South Africas land expropriation debate continues to roil everyone from farmers to foreign investors and financial institutions. What has the government done to address land reform?
It’s a five-hour drive from Johannesburg to Smithfield in the Free State province of South Africa. As we arrive, the sun is shining its warm golden hue over 1,200 hectares of Eddie Prinsloo’s land. As we drive on the long dirt road towards the farm house, the smell of manure hangs thickly in the air. On the right is a beautiful view of the mountains towards Lesotho. It is quiet and peaceful here but debates about land owned by whites are getting louder and louder.
The issue of land in South Africa is big. Many black South Africans were pushed offthe best land and even denied opportunities to own land because of white colonial rule. In democratic South Africa, it has caused heated debates around dinner tables, in political party headquarters, and parliament and even had United States President, Donald Trump, tweeting.
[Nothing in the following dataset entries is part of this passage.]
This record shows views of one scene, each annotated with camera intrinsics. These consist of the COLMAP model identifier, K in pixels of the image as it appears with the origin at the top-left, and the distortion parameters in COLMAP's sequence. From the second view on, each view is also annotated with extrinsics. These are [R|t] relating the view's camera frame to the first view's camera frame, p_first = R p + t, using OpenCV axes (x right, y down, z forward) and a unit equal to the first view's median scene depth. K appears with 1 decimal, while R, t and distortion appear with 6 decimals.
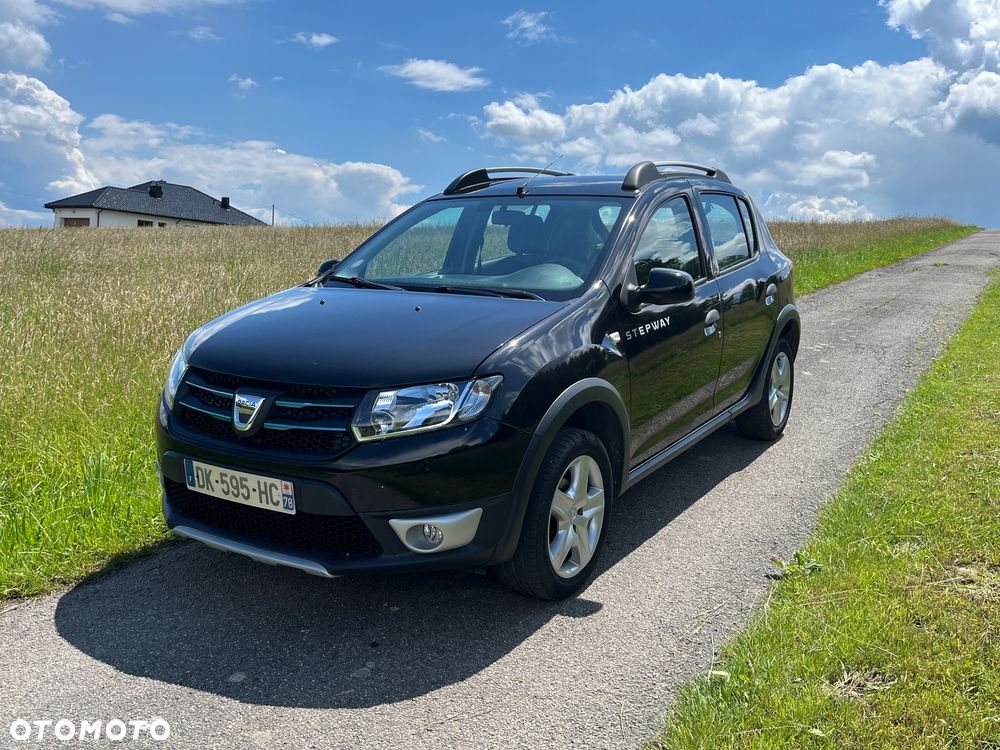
lens RADIAL K [[911.7, 0, 494.9], [0, 911.7, 393.3], [0, 0, 1]] dist [0.026248, 0.000000]
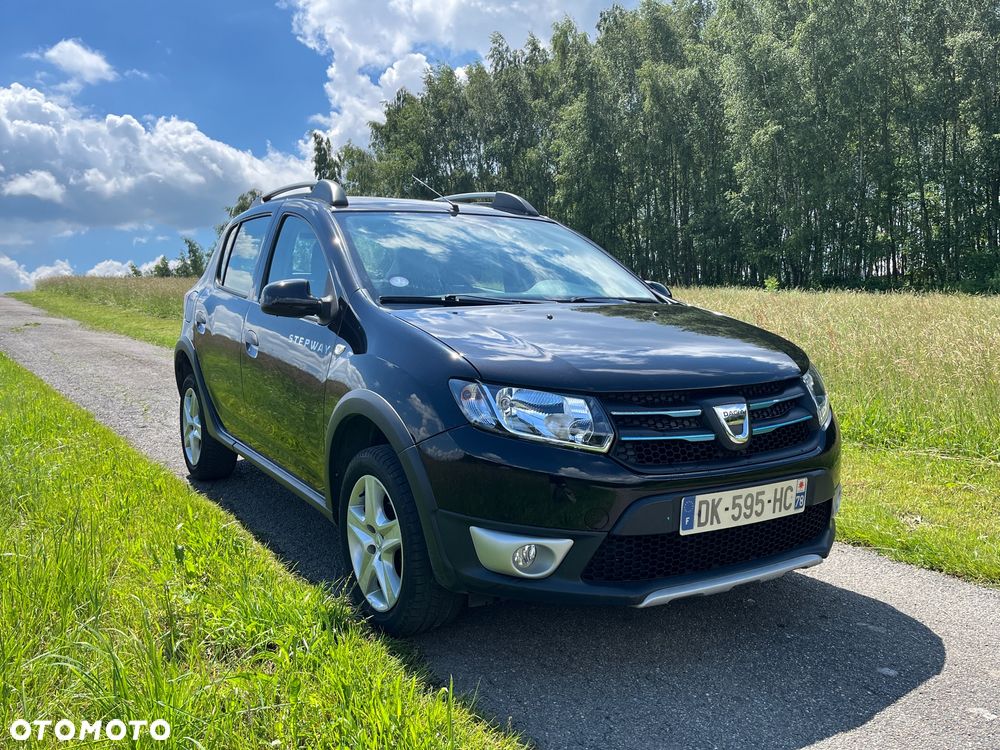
lens RADIAL K [[911.7, 0, 496.1], [0, 911.7, 383.8], [0, 0, 1]] dist [0.026248, 0.000000]
pose [[0.401813, -0.092302, 0.911058, -0.841025], [0.171778, 0.984843, 0.024016, -0.056279], [-0.899466, 0.146849, 0.411578, 0.593407]]
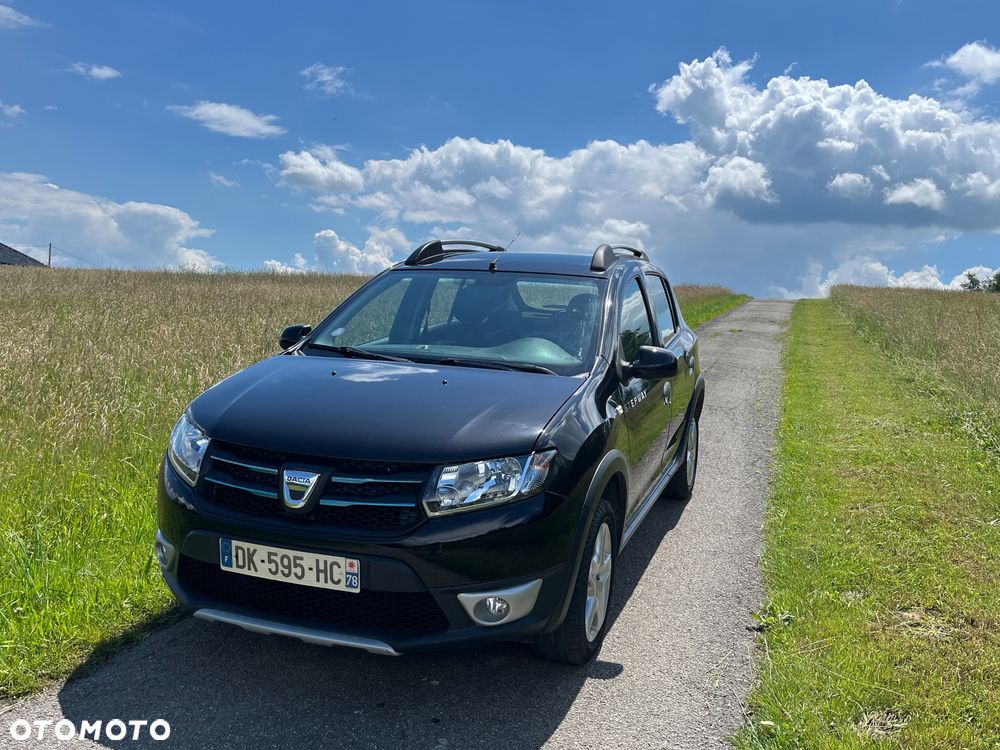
lens RADIAL K [[911.7, 0, 503.3], [0, 911.7, 390.3], [0, 0, 1]] dist [0.026248, 0.000000]
pose [[0.970535, 0.009177, 0.240786, -0.210025], [0.004986, 0.998296, -0.058145, -0.019005], [-0.240910, 0.057632, 0.968835, -0.006220]]
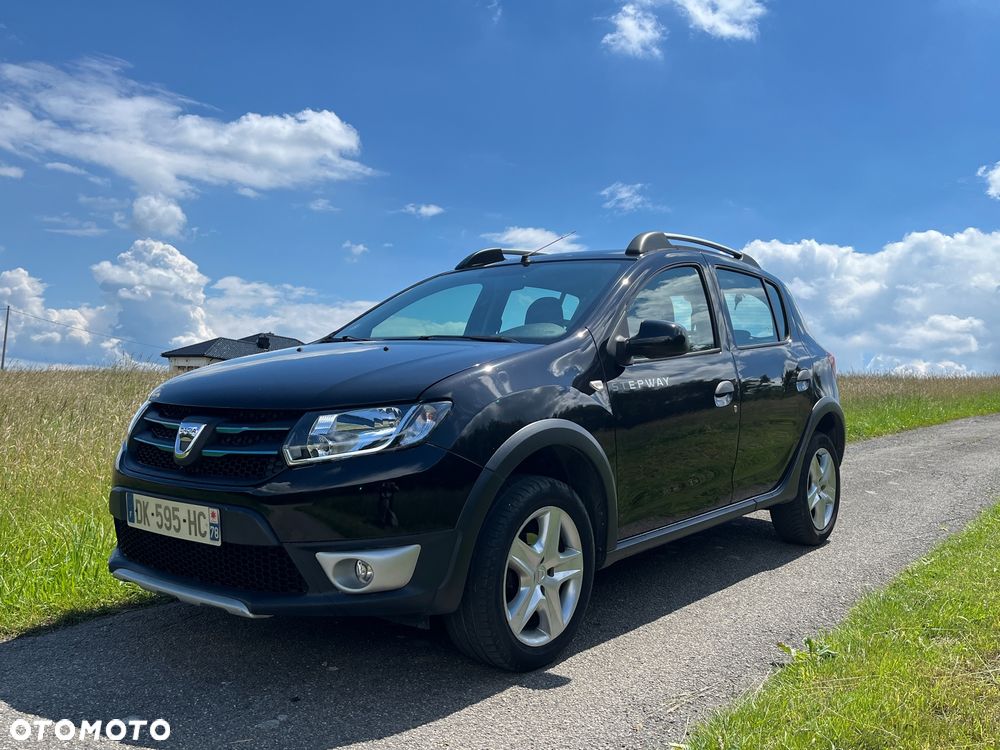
lens RADIAL K [[911.7, 0, 497.7], [0, 911.7, 391.0], [0, 0, 1]] dist [0.026248, 0.000000]
pose [[0.994163, 0.017478, -0.106467, 0.105466], [-0.036131, 0.983746, -0.175891, 0.089653], [0.101662, 0.178711, 0.978635, 0.067029]]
It has also given birth to opposition political parties like Julius Malema’s Economic Freedom Fighters (EFF) and Andile Mngxitama’s Black First Land First (BLF).
Most black South Africans say they want land. The African National Congress (ANC) government agrees. It wants to change the Constitution to make it possible to take land from white farmers and give it back to black South Africans. It is calling it expropriation of land without compensation.
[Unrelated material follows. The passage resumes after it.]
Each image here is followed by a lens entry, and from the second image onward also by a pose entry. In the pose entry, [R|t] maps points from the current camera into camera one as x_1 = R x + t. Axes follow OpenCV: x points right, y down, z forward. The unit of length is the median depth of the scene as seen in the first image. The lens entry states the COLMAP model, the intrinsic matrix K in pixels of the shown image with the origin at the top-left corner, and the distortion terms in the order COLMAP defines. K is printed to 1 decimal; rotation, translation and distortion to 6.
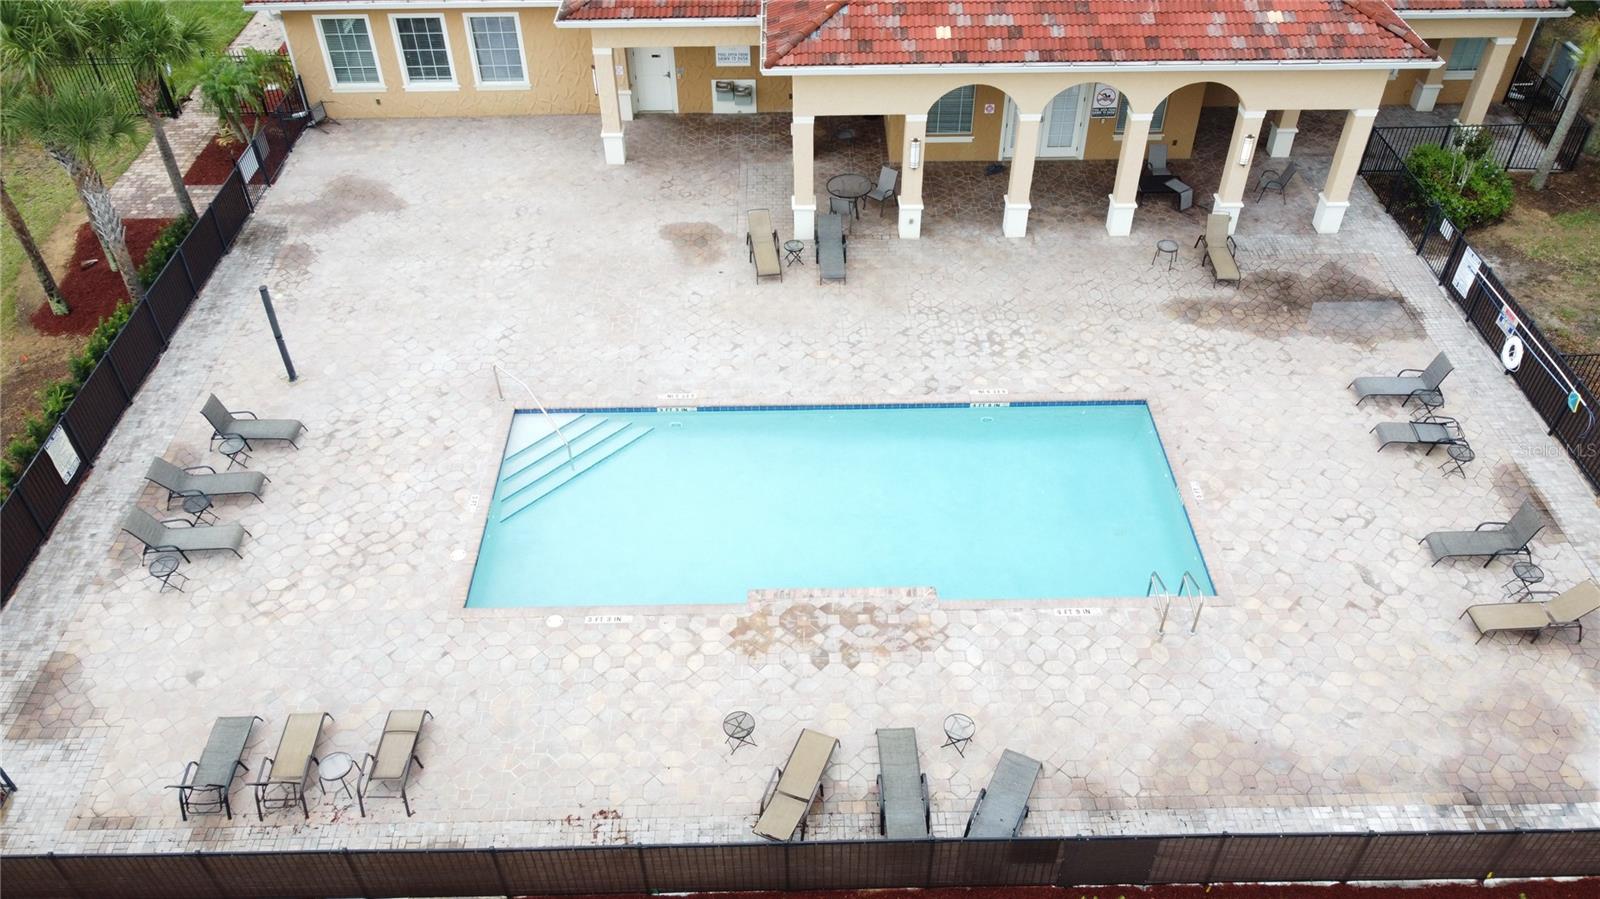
lens RADIAL K [[1213.1, 0, 795.8], [0, 1213.1, 450.7], [0, 0, 1]] dist [-0.002261, -0.002716]
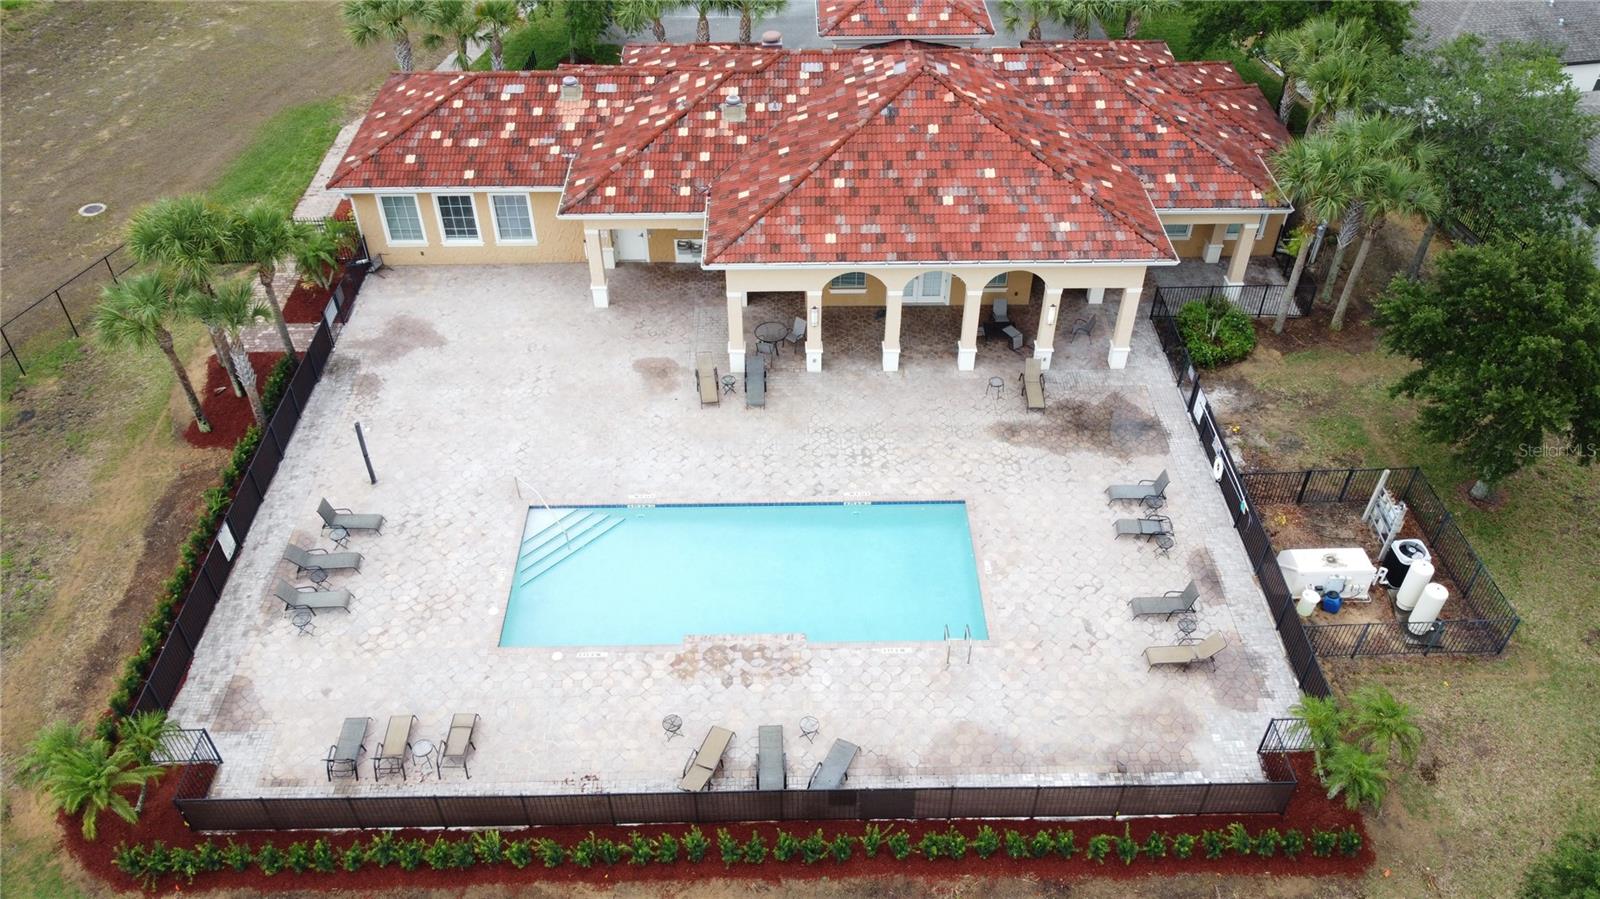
lens RADIAL K [[1215.6, 0, 800.0], [0, 1215.6, 449.5], [0, 0, 1]] dist [-0.002928, -0.009880]
pose [[0.999963, 0.003231, 0.007955, 0.078737], [-0.003201, 0.999988, -0.003768, -0.095381], [-0.007967, 0.003742, 0.999961, -0.446892]]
“The ANC will, through a parliamentary process, finalize a proposed amendment to the Constitution that outlines more clearly the conditions under which expropriation of land without compensation can be effected. The intention of this proposal is to promote redress, advance economic development, increase agricultural production and food security,” said South Africa’s President, Cyril Ramaphosa after the ruling party’s two-day National Executive Committee (NEC) Lekgotla in South Africa’s capital, Tshwane.